Overigens vertelde de dame vandaag dat een door de stad LA opgezet centrum, dat 10.000.000 dollar heeft gekost, voor een belangrijk deel door Best Friend overgenomen gaat worden omdat LA er geen geld meer voor heeft om het verder op te zetten.
Na nog wat boodschappen gedaan te hebben en te hebben getankt gaan we naar onze campground-for-the-day. Als ik ben wezen douchen en terugkom zegt Marja dat ik wat heb gemist. Want zij heeft een aantal Condors zien vliegen en daar ook een paar foto’s van gemaakt. Een tijdje later, als we lekker van het goede weer zitten te genieten, roept ze ineens: kijk. En als ik naar boven kijk zien we wel 16 condors hun rondjes op de termiek draaien. Marja probeert ze te filmen, maar omdat ze heel sterk moet inzoomen is het erg lastig om ze in beeld te houden. Maar het lukt toch nog wel aardig.

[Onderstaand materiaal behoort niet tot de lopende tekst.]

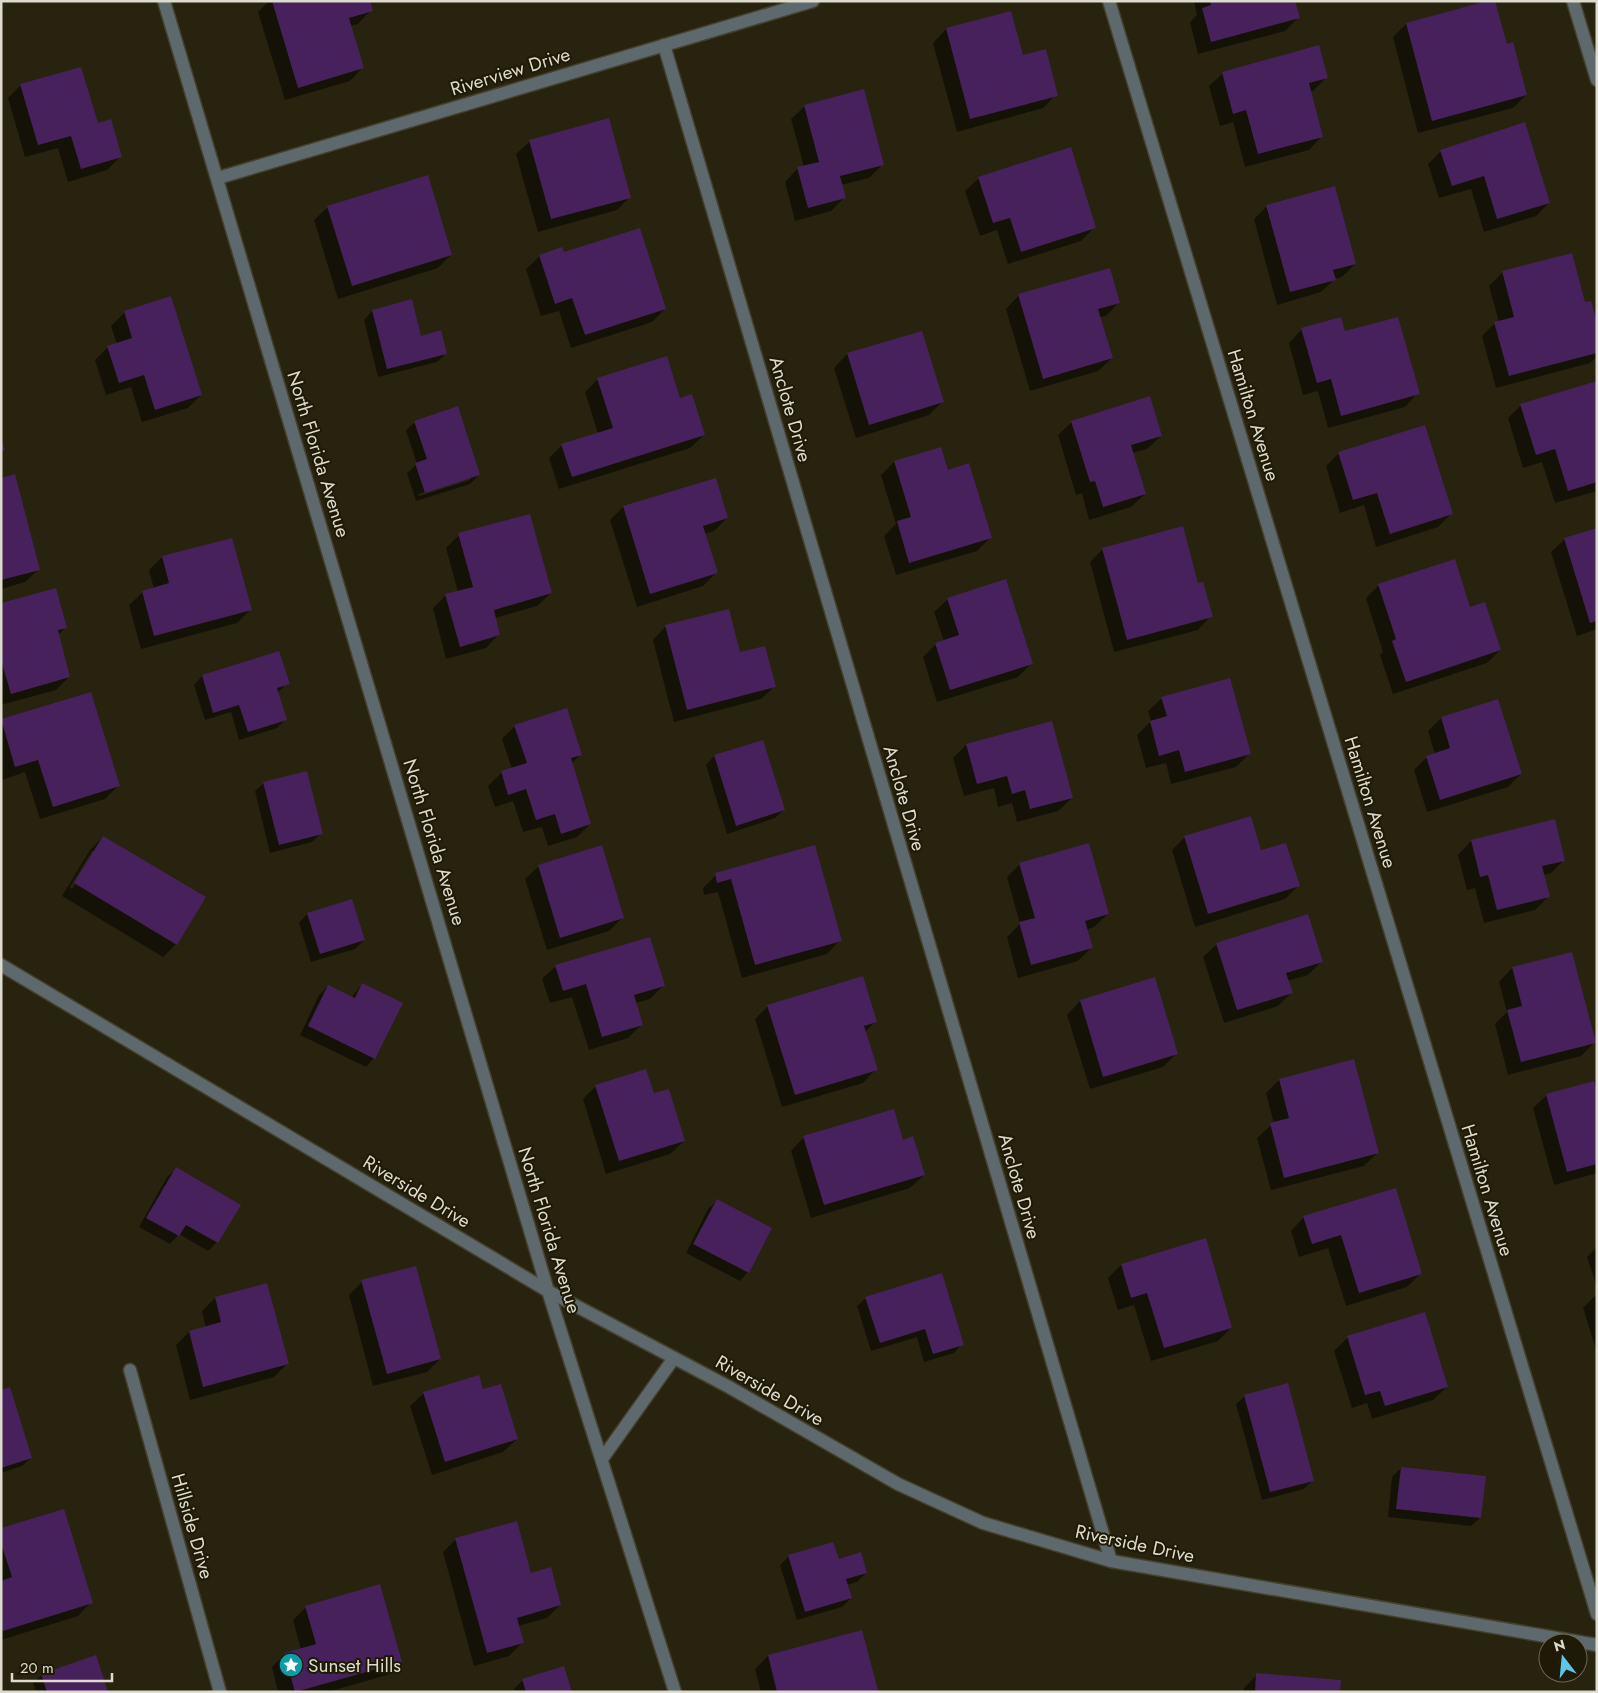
<svg xmlns="http://www.w3.org/2000/svg" width="1598" height="1693" font-family="Jost,sans-serif">
	<style>
		.shadow { fill: #0007; fill-rule: evenodd }
		.building { fill: #47215b }
		.lines { fill: none; stroke-linecap: round; stroke-linejoin: round }
		.minor-casing { stroke: #44402d; stroke-width: 15 }
		.minor { stroke: #5d696d; stroke-width: 12 }
		.labels { text-anchor: middle; stroke-width: 4; stroke-linejoin: round; paint-order: stroke }
		.street-label { font-size: 19px; fill: #dddbce; stroke: #1e1a05 }
		.poi-label { font-size: 19px; fill: #dddbce; stroke: #1e1a05; text-anchor: start }
	</style>
	<rect width="100%" height="100%" fill="#27230e"/>
	<g class="shadow">
		<path d="M269 1H368L371 10 358 24 350 26 363 67 350 81 285 100 258 12Z"/>
		<path d="M1194 1H1294L1298 18 1285 31 1198 54 1190 22 1197 15Z"/>
		<path d="M1492 1 1506 45 1526 95 1513 108 1418 133 1393 37 1406 24Z"/>
		<path d="M1010 12 1022 57 1056 95 1043 108 957 132 933 43 946 29Z"/>
		<path d="M1223 73 1326 78 1313 91 1310 92 1322 136 1309 150 1245 167 1233 122 1220 126 1209 86Z"/>
		<path d="M21 85 97 125 120 157 107 170 68 182 58 148 25 157 8 98Z"/>
		<path d="M805 106 882 165 869 178 841 185 845 197 831 211 795 221 785 182 798 168 804 167 791 119Z"/>
		<path d="M530 141 630 197 617 210 538 232 516 154Z"/>
		<path d="M1441 151 1549 203 1536 216 1484 232 1471 189 1439 198 1428 164Z"/>
		<path d="M979 178 1094 228 1081 241 1008 264 997 230 980 236 965 191Z"/>
		<path d="M1267 206 1355 264 1342 277 1335 279 1321 292 1277 305 1254 219Z"/>
		<path d="M328 207 451 255 438 268 338 299 314 220Z"/>
		<path d="M563 254 665 309 652 322 571 348 559 311 541 316 526 269 540 256Z"/>
		<path d="M1503 272 1585 303 1597 326V357L1590 363 1496 388 1482 336 1495 323 1499 322 1489 286Z"/>
		<path d="M1019 295 1119 302 1106 316 1100 317 1112 358 1098 371 1030 391 1006 309Z"/>
		<path d="M372 311 420 337 446 354 437 362 378 377 364 320Z"/>
		<path d="M125 312 201 395 188 408 142 422 131 387 106 395 95 360 108 347 117 344 111 326Z"/>
		<path d="M1302 329 1418 393 1405 407 1328 428 1318 391 1303 395 1289 343Z"/>
		<path d="M921 332 942 402 929 415 856 438 834 368 847 354Z"/>
		<path d="M598 379 679 399 704 435 690 448 559 489 549 458 562 445 598 434 585 392Z"/>
		<path d="M1597 382V491L1555 503 1542 462 1523 468 1508 418 1521 405Z"/>
		<path d="M415 422 479 475 470 484 416 501 407 473 417 464 406 430ZM470 477V480L419 496 418 494Z"/>
		<path d="M1072 422 1161 436 1147 449 1132 453 1145 494 1131 507 1089 520 1082 493 1076 495 1058 435Z"/>
		<path d="M1339 453 1451 514 1438 527 1376 547 1364 505 1340 513 1326 466Z"/>
		<path d="M894 462 947 472 990 538 977 551 896 575 884 536 896 524 881 475Z"/>
		<path d="M1 479 39 569 25 582 1 589Z"/>
		<path d="M623 507 727 518 714 531 704 534 716 573 703 586 637 607 610 520Z"/>
		<path d="M1597 529V629L1577 636 1551 552 1565 539Z"/>
		<path d="M459 535 551 593 537 606 495 618 499 634 486 648 446 659 433 608 446 595 458 592 446 548Z"/>
		<path d="M1103 549 1197 585 1211 616 1198 630 1114 652 1090 562Z"/>
		<path d="M162 557 250 610 237 623 141 649 129 605 143 592 154 589 149 570Z"/>
		<path d="M1379 585 1470 608 1500 650 1487 663 1393 694 1380 655 1383 652 1366 598Z"/>
		<path d="M948 599 1031 664 1018 677 937 702 923 657 936 644 944 641 934 612Z"/>
		<path d="M1 604 65 628 58 635 69 677 56 690 1 705Z"/>
		<path d="M666 626 739 654 775 686 761 699 674 722 653 640Z"/>
		<path d="M279 653 288 683 277 693 286 719 277 728 239 740 231 712 205 720 194 685 202 676Z"/>
		<path d="M90 694 118 786 105 799 40 819 25 772 2 780 1 720Z"/>
		<path d="M1162 698 1249 754 1236 767 1171 784 1166 763 1146 768 1137 735 1151 721 1148 711Z"/>
		<path d="M1498 700 1521 774 1508 787 1427 812 1414 770 1427 757 1435 754 1428 731 1441 718Z"/>
		<path d="M515 726 580 755 571 764 590 824 577 837 548 846 542 827 523 832 513 801 495 807 488 786 502 772 512 769 502 739Z"/>
		<path d="M762 741 784 810 775 818 727 834 706 765 714 756Z"/>
		<path d="M966 745 1072 798 1058 811 1017 822 1012 803 998 807 994 788 964 796 953 758Z"/>
		<path d="M264 783 321 834 312 842 270 853 255 791Z"/>
		<path d="M103 837 176 944 163 957 62 896 90 850ZM92 851H95L72 889 70 887Z"/>
		<path d="M1185 837 1261 852 1298 886 1285 899 1195 927 1172 850Z"/>
		<path d="M1471 841 1564 860 1551 873 1543 875 1548 897 1535 910 1484 923 1475 888 1467 890 1458 855Z"/>
		<path d="M814 847 840 940 827 954 742 978 718 892 704 895 703 888 716 875Z"/>
		<path d="M1020 864 1108 914 1094 927 1086 930 1091 948 1078 961 1018 978 1007 937 1020 924 1007 877Z"/>
		<path d="M539 866 622 918 609 931 547 950 525 879Z"/>
		<path d="M307 914 364 940 355 949 311 962 299 923Z"/>
		<path d="M1217 944 1322 961 1308 975 1287 981 1291 993 1278 1006 1224 1023 1203 957Z"/>
		<path d="M556 966 664 985 650 999 635 1003 641 1025 628 1038 589 1050 572 997 550 1003 542 979Z"/>
		<path d="M1512 968 1594 1043 1581 1056 1508 1075 1495 1024 1507 1012 1499 982Z"/>
		<path d="M362 984 374 1058 366 1067 300 1035 319 995 328 986 351 998Z"/>
		<path d="M1080 1001 1177 1053 1163 1067 1090 1089 1067 1015Z"/>
		<path d="M768 1006 875 1022 865 1032 876 1069 863 1083 782 1107 755 1019Z"/>
		<path d="M1279 1080 1377 1153 1364 1166 1271 1190 1257 1138 1271 1125 1274 1124 1266 1093Z"/>
		<path d="M596 1086 653 1095 684 1141 670 1154 606 1174 583 1099Z"/>
		<path d="M1547 1095 1597 1097V1173L1554 1185 1533 1108Z"/>
		<path d="M804 1137 902 1141 924 1175 910 1188 811 1218 791 1151Z"/>
		<path d="M176 1169 217 1242 208 1251 179 1234 170 1244 139 1227 167 1177Z"/>
		<path d="M1395 1190 1420 1274 1407 1287 1346 1306 1328 1248 1299 1257 1291 1231 1304 1217Z"/>
		<path d="M717 1201 748 1272 740 1281 686 1253 708 1209Z"/>
		<path d="M1205 1240 1231 1328 1218 1341 1151 1361 1134 1305 1118 1310 1108 1278 1121 1265Z"/>
		<path d="M1597 1247V1287L1587 1257Z"/>
		<path d="M362 1282 440 1359 427 1372 373 1386 349 1295Z"/>
		<path d="M1596 1295 1597 1345 1595 1346 1583 1308Z"/>
		<path d="M215 1298 287 1364 274 1377 190 1400 176 1345 189 1332 206 1328 202 1311Z"/>
		<path d="M866 1298 962 1344 954 1353 924 1362 917 1337 871 1351 857 1306Z"/>
		<path d="M1348 1337 1447 1387 1433 1400 1372 1419 1367 1403 1352 1408 1334 1351Z"/>
		<path d="M1 1391 31 1458 22 1466 1 1473Z"/>
		<path d="M483 1391 517 1439 503 1452 432 1475 410 1406 424 1393Z"/>
		<path d="M1245 1396 1313 1480 1304 1489 1262 1500 1236 1404Z"/>
		<path d="M1401 1468 1480 1518 1471 1526 1388 1517 1392 1477Z"/>
		<path d="M1 1529 91 1602 78 1616 1 1640Z"/>
		<path d="M456 1539 530 1574 560 1605 547 1618 518 1626 522 1643 509 1656 474 1666 443 1552Z"/>
		<path d="M789 1556 838 1560 866 1573 857 1582 847 1585 851 1598 842 1607 797 1620 780 1565Z"/>
		<path d="M306 1607 401 1662 387 1675 328 1692H278L272 1667 285 1654 301 1650 293 1620Z"/>
		<path d="M768 1656 877 1690 875 1692H761L755 1669Z"/>
		<path d="M42 1675 107 1692H36L33 1683Z"/>
		<path d="M1257 1675 1339 1692H1243L1244 1688Z"/>
		<path d="M523 1680 571 1692H515L514 1689Z"/>
	</g>
	<g class="building">
		<path d="M272 1H370L373 11 349 18 364 68 298 88Z"/>
		<path d="M1210 1H1295L1300 18 1211 42 1202 8 1211 5Z"/>
		<path d="M1487 1H1495L1507 44 1513 42 1527 95 1432 121 1406 23Z"/>
		<path d="M1011 11 1023 55 1046 49 1058 96 970 119 946 28Z"/>
		<path d="M1319 45 1328 78 1309 83 1323 137 1258 154 1246 110 1233 114 1222 72Z"/>
		<path d="M81 67 98 123 111 119 122 157 81 169 71 136 38 145 20 84Z"/>
		<path d="M864 89 884 165 840 176 846 198 808 208 797 167 819 162 804 105Z"/>
		<path d="M609 118 631 198 551 219 529 140Z"/>
		<path d="M1525 122 1550 203 1497 219 1484 176 1452 186 1440 150Z"/>
		<path d="M1071 147 1096 228 1021 252 1010 218 993 223 978 177Z"/>
		<path d="M428 175 452 255 352 286 327 206Z"/>
		<path d="M1335 186 1356 264 1333 270 1336 280 1290 292 1266 205Z"/>
		<path d="M640 228 666 309 585 335 572 298 555 304 539 255 562 247 564 252Z"/>
		<path d="M1572 253 1585 302 1591 301 1597 321V353L1509 376 1494 322 1514 317 1502 271Z"/>
		<path d="M1110 268 1120 303 1098 309 1113 358 1043 379 1018 294Z"/>
		<path d="M171 296 202 395 155 410 144 375 119 383 107 346 132 338 124 311Z"/>
		<path d="M412 299 421 336 441 330 447 354 387 369 372 310Z"/>
		<path d="M1341 317 1345 331 1398 317 1420 394 1341 416 1331 379 1317 383 1301 328Z"/>
		<path d="M922 331 944 402 869 425 847 353Z"/>
		<path d="M667 356 680 398 692 394 705 435 572 477 561 444 613 428 597 378Z"/>
		<path d="M1597 381V482L1568 491 1555 449 1536 455 1520 404Z"/>
		<path d="M1150 396 1162 436 1131 445 1146 494 1103 507 1095 481 1090 482 1071 421Z"/>
		<path d="M458 406 480 475 425 493 415 463 427 459 414 421Z"/>
		<path d="M1425 425 1453 514 1390 534 1377 493 1353 500 1338 452Z"/>
		<path d="M1 437 5 450 1 451Z"/>
		<path d="M941 447 948 470 969 463 992 538 909 563 897 521 911 517 894 461Z"/>
		<path d="M15 474 40 570 1 580V478Z"/>
		<path d="M716 478 728 518 703 526 718 573 650 594 623 506Z"/>
		<path d="M530 514 552 593 494 610 500 635 460 647 445 594 473 587 458 533Z"/>
		<path d="M1183 526 1198 583 1203 582 1213 617 1127 640 1102 548Z"/>
		<path d="M1597 528V621L1590 623 1564 538Z"/>
		<path d="M232 538 252 610 154 636 142 591 169 583 162 556Z"/>
		<path d="M1455 559 1470 607 1485 602 1501 650 1406 682 1392 641 1396 639 1378 584Z"/>
		<path d="M1006 579 1033 664 950 690 935 643 959 635 947 598Z"/>
		<path d="M56 588 67 628 58 630 70 677 11 694 1 660V603Z"/>
		<path d="M729 609 740 652 765 646 776 687 687 710 665 625Z"/>
		<path d="M279 651 290 684 277 688 287 720 248 732 239 705 213 713 202 675Z"/>
		<path d="M1230 678 1251 754 1185 772 1179 750 1159 756 1150 721 1167 716 1161 697Z"/>
		<path d="M91 692 120 786 53 807 38 760 15 767 1 719Z"/>
		<path d="M1498 699 1522 774 1440 800 1426 756 1450 748 1441 717Z"/>
		<path d="M567 708 582 755 571 758 591 824 561 834 555 814 536 820 526 789 508 795 501 771 527 763 514 725Z"/>
		<path d="M1052 721 1073 798 1030 809 1025 790 1012 794 1007 776 977 784 966 744Z"/>
		<path d="M763 740 785 810 736 826 714 755Z"/>
		<path d="M307 771 323 834 279 845 263 782Z"/>
		<path d="M1251 816 1261 850 1286 843 1300 886 1208 914 1184 836Z"/>
		<path d="M1555 819 1565 861 1542 866 1550 897 1497 910 1488 875 1480 877 1471 840Z"/>
		<path d="M103 836 206 897 177 945 74 883Z"/>
		<path d="M1089 843 1109 914 1085 921 1093 948 1031 965 1019 922 1035 918 1019 863Z"/>
		<path d="M602 845 624 918 560 938 538 865Z"/>
		<path d="M815 845 842 941 755 965 731 879 717 883 715 873Z"/>
		<path d="M352 899 365 940 320 954 307 913Z"/>
		<path d="M1308 914 1323 962 1286 973 1293 993 1237 1010 1216 943Z"/>
		<path d="M650 937 665 986 634 995 643 1025 602 1037 586 984 563 991 555 965Z"/>
		<path d="M1572 952 1596 1043 1521 1062 1507 1010 1522 1006 1512 967Z"/>
		<path d="M863 976 877 1022 864 1026 878 1070 795 1095 767 1005Z"/>
		<path d="M1155 977 1178 1054 1103 1077 1080 1000Z"/>
		<path d="M362 983 403 1003 375 1059 308 1026 328 985 355 998Z"/>
		<path d="M1354 1059 1379 1153 1284 1178 1270 1123 1289 1118 1279 1079Z"/>
		<path d="M646 1069 654 1093 669 1089 685 1141 619 1161 595 1085Z"/>
		<path d="M1594 1081 1597 1091V1164L1567 1172 1546 1094Z"/>
		<path d="M894 1109 903 1140 913 1136 925 1175 824 1205 803 1136Z"/>
		<path d="M176 1167 241 1205 218 1243 186 1225 179 1236 146 1218Z"/>
		<path d="M1396 1188 1422 1274 1359 1293 1341 1235 1312 1244 1303 1216Z"/>
		<path d="M717 1199 772 1228 749 1273 693 1244Z"/>
		<path d="M1206 1238 1232 1328 1164 1348 1147 1293 1131 1298 1121 1264Z"/>
		<path d="M416 1266 441 1359 387 1374 361 1280Z"/>
		<path d="M942 1273 964 1345 933 1354 925 1329 880 1343 865 1297Z"/>
		<path d="M267 1283 289 1364 203 1387 189 1331 221 1322 215 1297Z"/>
		<path d="M1425 1312 1448 1387 1385 1406 1380 1391 1365 1395 1347 1336Z"/>
		<path d="M479 1375 483 1389 501 1384 518 1439 445 1462 423 1392Z"/>
		<path d="M1288 1383 1314 1481 1270 1492 1244 1395Z"/>
		<path d="M10 1387 32 1458 1 1468V1390Z"/>
		<path d="M1401 1467 1486 1476 1481 1518 1396 1509Z"/>
		<path d="M64 1509 93 1603 3 1631 1 1624V1581L12 1577 1 1543V1528Z"/>
		<path d="M517 1521 531 1573 551 1567 561 1605 517 1618 524 1643 487 1653 455 1538Z"/>
		<path d="M833 1542 839 1559 861 1552 867 1573 846 1579 852 1598 805 1612 788 1555Z"/>
		<path d="M380 1584 402 1662 295 1692 284 1653 316 1644 305 1606Z"/>
		<path d="M862 1630 878 1690 874 1692H777L768 1655Z"/>
		<path d="M96 1655 108 1692H47L41 1674Z"/>
		<path d="M564 1666 572 1692H526L522 1679Z"/>
		<path d="M1256 1673 1341 1680 1340 1692H1255Z"/>
	</g>
	<g class="lines">
		<g class="minor-casing">
			<g id="minor">
				<path d="M164 1 548 1291 675 1692"/>
				<path d="M1109 1 1597 1614"/>
				<path d="M1573 1 1597 80"/>
				<path d="M664 45 1111 1561"/>
				<path d="M218 178 813 1"/>
				<path d="M1 965 548 1291 729 1387 898 1484 983 1523 1111 1561 1597 1645"/>
				<path d="M130 1370 220 1692"/>
				<path d="M602 1459 674 1358"/>
			</g>
		</g>
		<use href="#minor" class="minor"/>
	</g>
	<defs>
		<g id="sight-disc" transform="scale(1.25)"><circle r="9.5" fill="#0f9aa8" stroke="#1e1a05"/><path d="M0-6L1.8-2.2L6-1.7L2.9 1.2L3.7 5.4L0 3.3L-3.7 5.4L-2.9 1.2L-6-1.7L-1.8-2.2Z" fill="#fff"/></g>
	</defs>
	<g fill-rule="evenodd">
		<use href="#sight-disc" x="291" y="1665"/>
	</g>
	<g class="labels">
		<g class="street-label">
			<text transform="translate(510 71) rotate(-17)" y="7">Riverview Drive</text>
			<text transform="translate(791 409) rotate(74)" y="7">Anclote Drive</text>
			<text transform="translate(1254 415) rotate(73)" y="7">Hamilton Avenue</text>
			<text transform="translate(319 454) rotate(73)" y="7">North Florida Avenue</text>
			<text transform="translate(905 798) rotate(74)" y="7">Anclote Drive</text>
			<text transform="translate(1371 802) rotate(73)" y="7">Hamilton Avenue</text>
			<text transform="translate(435 842) rotate(73)" y="7">North Florida Avenue</text>
			<text transform="translate(1020 1186) rotate(74)" y="7">Anclote Drive</text>
			<text transform="translate(1488 1190) rotate(73)" y="7">Hamilton Avenue</text>
			<text transform="translate(417 1191) rotate(31)" y="7">Riverside Drive</text>
			<text transform="translate(550 1230) rotate(73)" y="7">North Florida Avenue</text>
			<text transform="translate(770 1390) rotate(30)" y="7">Riverside Drive</text>
			<text transform="translate(193 1526) rotate(74)" y="7">Hillside Drive</text>
			<text transform="translate(1135 1543) rotate(12)" y="7">Riverside Drive</text>
		</g>
		<g class="poi-label">
			<text x="308" y="1672">Sunset Hills</text>
		</g>
	</g>
	<rect width="1598" height="1693" fill="none" stroke="#dddbce" stroke-width="5"/>
	<g transform="translate(1563 1658) rotate(344)"><circle r="24" fill="#1e1a05" stroke="#6a6755"/>
	<path d="M0-4L9 19L0 12L-9 19Z" fill="#5cc7e7"/>
	<text y="-8" font-size="14" font-weight="bold" text-anchor="middle" fill="#dddbce">N</text>
	</g>
	<path d="M12 1673v8h100v-8" fill="none" stroke="#dddbce" stroke-width="2.5"/>
	<text x="20" y="1673" font-size="15" fill="#dddbce" stroke="#1e1a05" stroke-width="4" paint-order="stroke">20 m</text>
</svg>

En dan is het ineens (niet echt natuurlijk) al weer acht uur, is het al weer donker en zit ik dit stukje te schrijven. De wolken die aan het oprukken waren zijn gelukkig weer redelijk weggetrokken. Morgen met Terry Aldeman fotograferen in White Pockets en daarna door naar de Grand Canyon. Hopelijk nog steeds met mooi weer. Dat lezen jullie in het volgende verslag. Dat overigens vier dagen zal moeten wachten omdat we de komende vier nachten op een campground staan zonder internet, zonder alles.